THE REIGNS OF EDWARD III AND RICHARD II COMPRISING A PERIOD OF SEVENTY-THREE WITH THE STATE OF THE CHURCH FROM 1272 TO T1399
EDWARD III SIRNAMED OF WINDSOR
A. D. 1327
THE deposing of Edward II. procured not the English all the happiness they were made to expect. The government of a weak and imprudent King was not more dangerous. than that of a minor Prince, under the direction of a passionate mother, and a young inexperienced minister, more presumptuous and less able than the Spencers.
Accordingly the people quickly found, that they had not gained much by the change. Happily for them, Edward’s minority was of no long continuance. As soon as the young Prince had taken the government upon himself, he converted the misfortunes of the late reign into blessings, and the injuries received from France and Scotland, into glory and triumphs.
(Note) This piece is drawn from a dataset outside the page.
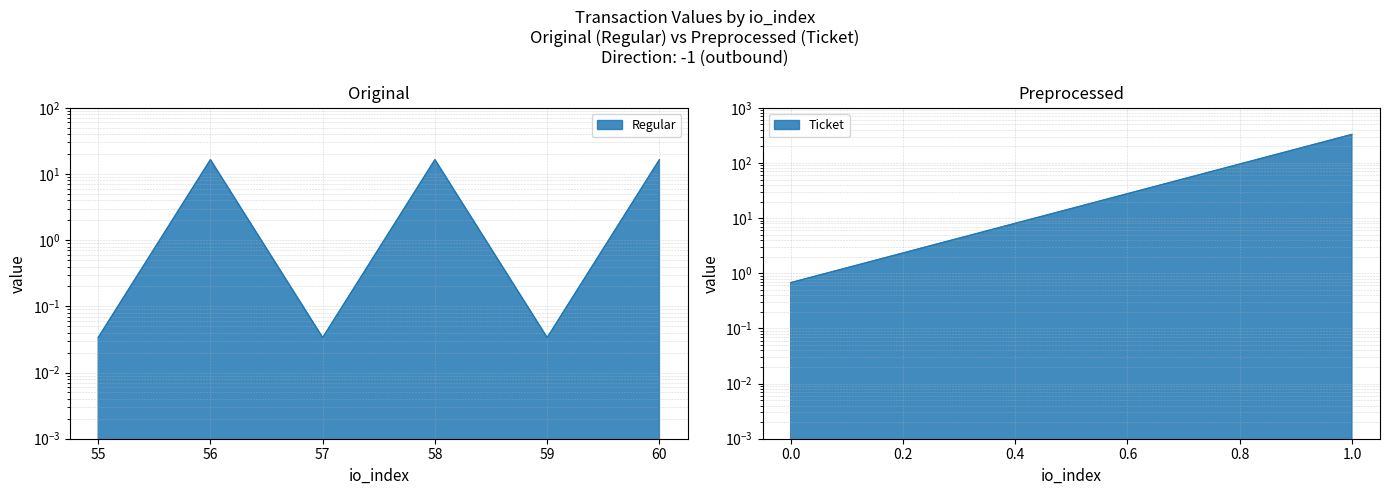

True or false: the data has more than 2 interior local peaks.

False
When the commissioners sent to Kenelworth, had returned with Edward II’s. resignation, the Prince his son was again proclaimed, under the name of Edward III and crowned a few days after. The Queen and Mortimer, whose interest it was to make the whole nation accomplices of their violent proceedings, affected on that occasion, to cause a coronation medal to be struck, importing the universal consent of the people to the present revolution. On one side was, the. young King crowned, laying his sceptre on a heap of hearts, with this motto, POPULO DAT JURA VOLENTI. On the reverse, a hand held forth, as it were saving a crown falling from on high, with these words, NON RAPIT SED RECIPIT.
Though Edward was but in his fourteenth year, he had a mature judgment, and a penetration uncommon to that age. However, in compliance to the laws of the land, the King must have governors, and the state regents. The Parliament chose twelve from among the Bishops, Earls, and Barons, of whom Henry of Lancaster was declared the chief. The Queen opposed not this nomination; but, as she had the power in her own hands, she seized the government, and shared it only with her creatures.